On inclusive interviewing

On inclusive interviewing

Tags
PeopleCulture
Published
March 13, 2020

Disclaimer

These are my personal opinions on technical interviewing in general, and are not intended to represent the specific viewpoints of any employers past or present.

Context

Belief statement

The best way to truly see a candidate's strengths and weaknesses is to help them to succeed. This does ¡¡not!! mean that we change the standard. It means that we apply information that we otherwise would not have at our disposal to the standard. I can help a candidate to succeed at solving a problem, but still pass on them based on the amount of help that they needed and the expectations of the would-be role.

Anecdote

I once interviewed a candidate that was so nervous, they got stuck on the first warmup question. I assured them that there will be no trick question and guided them through the first question. After that, they found their confidence and flew through the remaining questions. They now work here. If I'd let them stay stuck on the first question, would that have happened?

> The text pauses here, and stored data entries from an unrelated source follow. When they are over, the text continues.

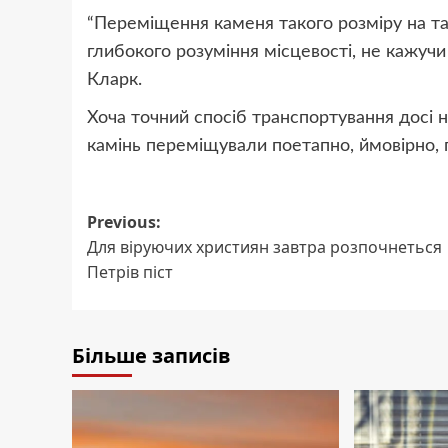
“Переміщення каменя такого розміру на та
глибокого розуміння місцевості, не кажучи
Кларк.
Хоча точний спосіб транспортування досі 
камінь переміщували поетапно, ймовірно, 
Post
Previous:
Для віруючих християн завтра розпочнеться
navigation
Петрів піст
Більше записів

Interview Process In practice

Work to get unstuck

Try not to end the interview without the candidate having a working solution (or how to make it work). The intent is to be in a mindset to “pull” a solution out of the candidate, without leaving them stuck

Prompts before hints

Asking prompting questions (e.g. “where do you think the error is coming from”) before providing hints (e.g. “take a look at line 13")

Listen before speaking

Leave at least 10 seconds after a prompt before jumping in to give candidates a chance to formulate thoughts.

This is important because you don't want to be in a position of saying that a candidate didn't know something or wasn't able to solve a problem without actually having given them a chance to demonstrate their ability.

Evaluation

Back up inferences with observations

For example, if I say that in a particular area, a candidate is "competent, but not necessarily excellent", that's what I'm inferring. The observations I might provide are that they were able to solve a problem and then provide an explanation, but didn't go into great depth when prompted, or parts of the explanation weren't quite right but not off base.

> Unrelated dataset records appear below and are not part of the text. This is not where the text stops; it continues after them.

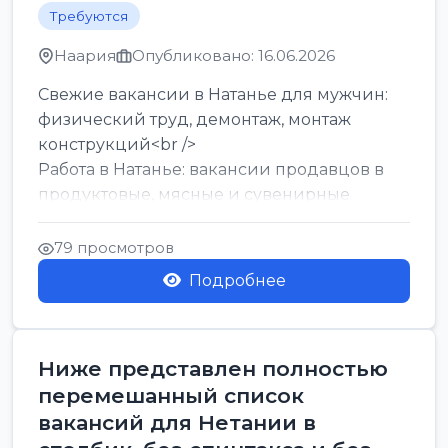
Требуются
Наария
Опубликовано: 16.06.2026
Свежие вакансии в Натанье для мужчин:
физический труд, демонтаж, монтаж
конструкций<br />
Работа в Натанье: вакансии продавцов в
продуктовые, мясные и сувенирные
лавки<br />
Разнорабочий на сборку м...
79 просмотров
Подробнее
Ниже представлен полностью
перемешанный список
вакансий для Нетании в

I think this is especially important when providing a critical assessment. Someone might say "this candidate didn't do well", but when you dig deeper, it turns out that they were operating on a different set of expectations, so given the same observations, someone else may have a different inference

Keep track of when and how you prompt a candidate

If two candidates arrive at the same correct answer, but one does so on their own but the other needed a lot of prompting to get there, that might be a valid decision making data. Its also important to align on this with other interviewers. Because when and how candidates receive guidance can greatly influence who does or doesn't get through

If I provide a lot of hints, or hints that are related to “fundamental” knowledge (e.g. covered in the rubric), I’ll make a note of it in the evaluation. I try to be specific here, so that the hiring manager/team can determine can map that back to the expectations of the role

Avoid gender pronouns

I usually go with "the candidate" or "they"

Avoid gendered or racialized language

Hard to think of an example, but something I keep in the back of my mind. What picture does the language paint?

Post Interview Process

Write eval as soon after the interview as possible, especially if you didn't get the chance to take notes

Who died and made you an expert?

These opinions are my own, and are based on my experiences on both sides of the interviewing table. When something works well for me as a candidate, I try to reflect on it and replicate it as an interviewer.